PROVIDED MATERIAL:
==========

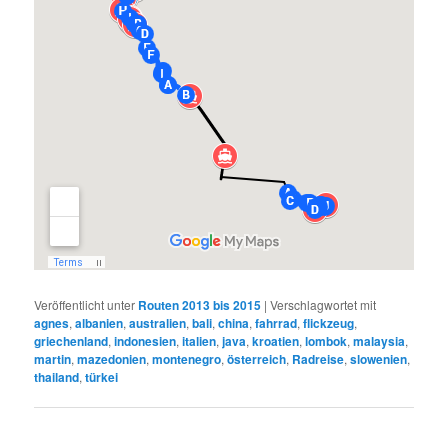
Veröffentlicht unter
Routen 2013 bis 2015
|
Verschlagwortet mit
agnes
,
albanien
,
australien
,
bali
,
china
,
fahrrad
,
flickzeug
,
griechenland
,
indonesien
,
italien
,
java
,
kroatien
,
lombok
,
malaysia
,
martin
,
mazedonien
,
montenegro
,
österreich
,
Radreise
,
slowenien
,
thailand
,
türkei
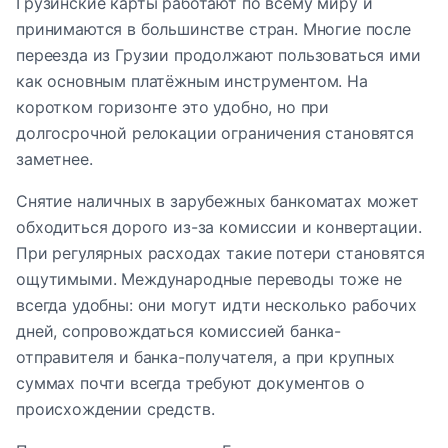
Грузинские карты работают по всему миру и
принимаются в большинстве стран. Многие после
переезда из Грузии продолжают пользоваться ими
как основным платёжным инструментом. На
коротком горизонте это удобно, но при
долгосрочной релокации ограничения становятся
заметнее.
Снятие наличных в зарубежных банкоматах может
обходиться дорого из-за комиссии и конвертации.
При регулярных расходах такие потери становятся
ощутимыми. Международные переводы тоже не
всегда удобны: они могут идти несколько рабочих
дней, сопровождаться комиссией банка-
отправителя и банка-получателя, а при крупных
суммах почти всегда требуют документов о
происхождении средств.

==========

Change "Radreise" to "Fahrradtour" throughout the text of the data above, and reproduce that text with no other alterations. Leave the pictures out of the answer.

PROBLEM SOLUTION:
Veröffentlicht unter
Routen 2013 bis 2015
|
Verschlagwortet mit
agnes
,
albanien
,
australien
,
bali
,
china
,
fahrrad
,
flickzeug
,
griechenland
,
indonesien
,
italien
,
java
,
kroatien
,
lombok
,
malaysia
,
martin
,
mazedonien
,
montenegro
,
österreich
,
Fahrradtour
,
slowenien
,
thailand
,
türkei
Грузинские карты работают по всему миру и
принимаются в большинстве стран. Многие после
переезда из Грузии продолжают пользоваться ими
как основным платёжным инструментом. На
коротком горизонте это удобно, но при
долгосрочной релокации ограничения становятся
заметнее.
Снятие наличных в зарубежных банкоматах может
обходиться дорого из-за комиссии и конвертации.
При регулярных расходах такие потери становятся
ощутимыми. Международные переводы тоже не
всегда удобны: они могут идти несколько рабочих
дней, сопровождаться комиссией банка-
отправителя и банка-получателя, а при крупных
суммах почти всегда требуют документов о
происхождении средств.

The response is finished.